As I mentioned earlier in this sermon, we are known as a feeding people in the United Methodist Church.  I’ve seen this too here at Mt. Healthy United Methodist Church.  This last week I had the privilege of meeting with Kathy Lorenz, the volunteer director of the Mt. Healthy Alliance Food Panty over at the Disciples of Christ Church a few blocks away.

What a humbling and power experience it was to learn about the work of the pantry and the work of this congregation over the years.  It was shocking for me to learn of the needs of our neighborhood around hunger and food insecurity.  The pantry of the Mt.
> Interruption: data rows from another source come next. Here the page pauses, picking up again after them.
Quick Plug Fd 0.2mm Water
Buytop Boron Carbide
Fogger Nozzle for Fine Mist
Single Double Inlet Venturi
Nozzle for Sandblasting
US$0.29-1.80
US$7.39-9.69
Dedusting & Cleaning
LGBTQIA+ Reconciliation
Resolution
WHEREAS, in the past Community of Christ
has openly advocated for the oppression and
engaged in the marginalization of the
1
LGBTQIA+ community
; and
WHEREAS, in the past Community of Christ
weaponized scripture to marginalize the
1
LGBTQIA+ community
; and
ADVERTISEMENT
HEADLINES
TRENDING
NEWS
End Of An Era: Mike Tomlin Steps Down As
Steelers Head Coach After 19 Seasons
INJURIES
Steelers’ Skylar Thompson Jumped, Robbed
Healthy Alliance serves around 500 families each and every month.  500 families who are able to go to a safe place, to share themselves in vulnerability and receive such a simple and profound gift.  Kathy, the pantry director, told me that each year the pantry gives away the equivalent of $500,000 worth of food each year.

I am honored to be the pastor of a church which supports this kind of ministry and outreach to our community.  I am proud to be the pastor of a church which not only supports this food pantry but also discerned a missional opportunity for our community which centers around food: the Pancake breakfast.
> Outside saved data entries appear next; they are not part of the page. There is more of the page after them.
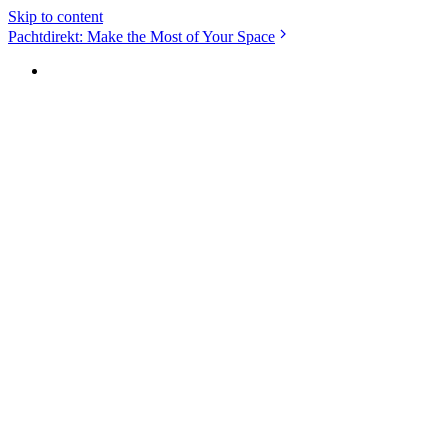
Skip to content
Pachtdirekt: Make the Most of Your Space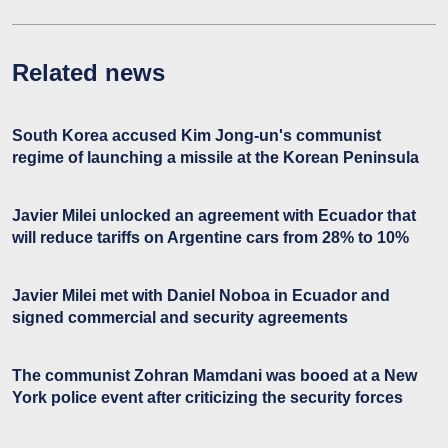
Related news
South Korea accused Kim Jong-un's communist
regime of launching a missile at the Korean Peninsula
Javier Milei unlocked an agreement with Ecuador that
will reduce tariffs on Argentine cars from 28% to 10%
Javier Milei met with Daniel Noboa in Ecuador and
signed commercial and security agreements
The communist Zohran Mamdani was booed at a New
York police event after criticizing the security forces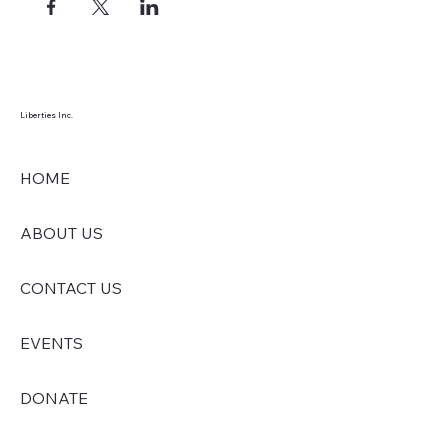
Liberties Inc.
HOME
ABOUT US
CONTACT US
EVENTS
DONATE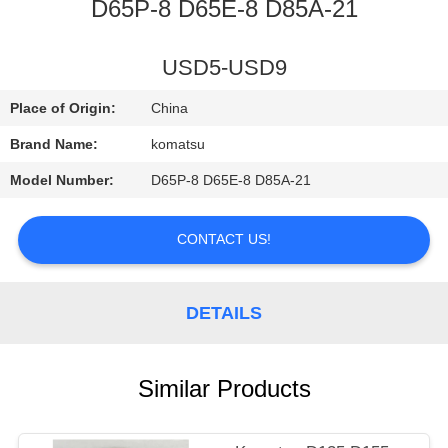
CONTROL
D65P-8 D65E-8 D85A-21
CONTACT
USD5-USD9
US
Place of Origin:
China
Brand Name:
komatsu
NEWS
Model Number:
D65P-8 D65E-8 D85A-21
REQUEST
CONTACT US!
A
QUOTE
DETAILS
SITEMAP
Similar Products
PRIVACY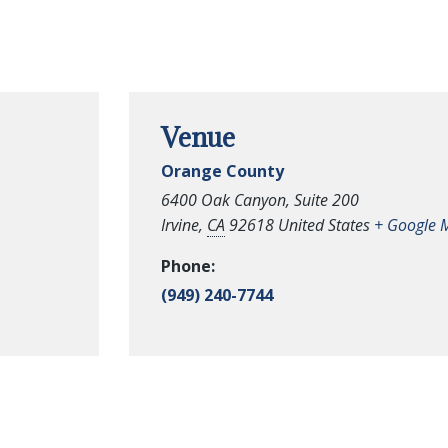
Venue
Orange County
6400 Oak Canyon, Suite 200
Irvine
,
CA
92618
United States
+ Google 
Phone:
(949) 240-7744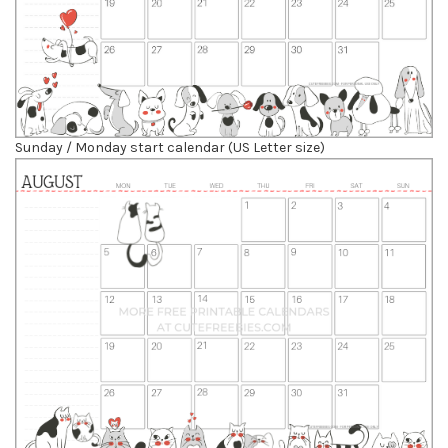
Sunday / Monday start calendar (US Letter size)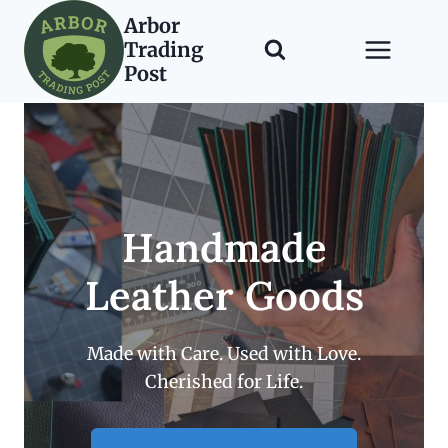
Skip
Arbor
to
Trading
content
Post
Handmade
Leather Goods
Made with Care. Used with Love.
Cherished for Life.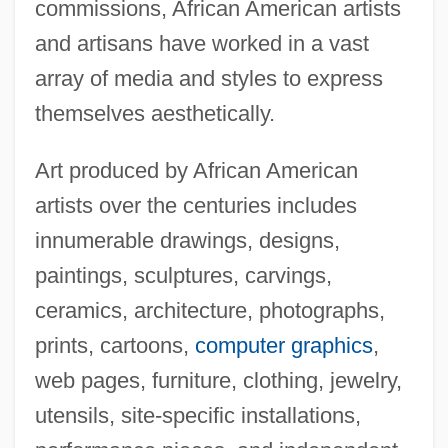
commissions, African American artists
and artisans have worked in a vast
array of media and styles to express
themselves aesthetically.
Art produced by African American
artists over the centuries includes
innumerable drawings, designs,
paintings, sculptures, carvings,
ceramics, architecture, photographs,
prints, cartoons,
computer graphics
,
web pages, furniture, clothing, jewelry,
utensils, site-specific installations,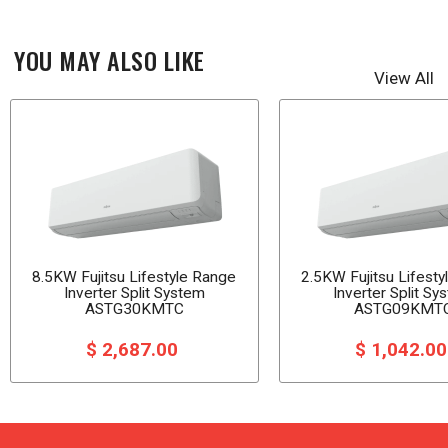
YOU MAY ALSO LIKE
View All
8.5KW Fujitsu Lifestyle Range
2.5KW Fujitsu Lifest
Inverter Split System
Inverter Split Sy
ASTG30KMTC
ASTG09KMT
$ 2,687.00
$ 1,042.0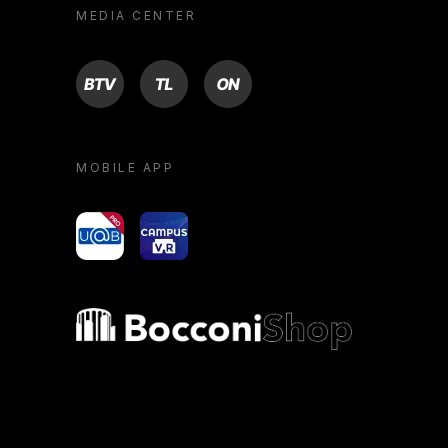
MEDIA CENTER
BTV
TL
ON
MOBILE APP
yoU@B
Campus VR
Bocconi shop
I am excited for a chance to participate in the pancake breakfast coming up in September.  But one of the things that I’ve learned about it which is so inspiring, uplifting and what gets at the heart of Jesus’ ministry is that at the pancake breakfast everyone eats together.  We all eat as one community.  There is no us and them, no server and ‘servie’.  We build relationships as we share in the sacred gift of breaking bread, or eating pancakes and sausage with one another.

Archbishop Desmond Tutu once said, “to a hungry person the gospel is a loaf of bread.”  He was right on.  For those who struggle to eat every single day a loaf of bread is the good news of God’s love.

But, when we take time to not only offer the bread, but to intentionally build relationships and community with those who are weak, poor, vulnerable, all of those who have fallen on hard times, we reach beyond the bread, beyond the food and we share the good news of the gospel.  Because when we do this work we are reminded and we share with others that we all have inherent worth.

We are reminded and we share with others that we are created in the image of a loving God, that we are all worthy of love and grace, we remind others and ourselves that, although we are different in ways too numerous to count we are made one by the source and creator of all things who weaves us together in love, in this tapestry of life, hope and redemption.

If you are new to the church, or if you just don’t know about the food pantry ministry or the pancake breakfast find me and let’s talk.  There are ways to give back, to volunteer for these worthy outreach ministries.  And as for the pancake breakfast, come be part of it in September, meet a new friend, enjoy some breakfast together, be refreshed and enlivened in the spirit of God which takes something as simple as a meal, time shared together in the breaking of bread, a time where we know, we see and we taste the goodness of God’s grace for you, for me, for us all.  Thanks be to God.  Amen.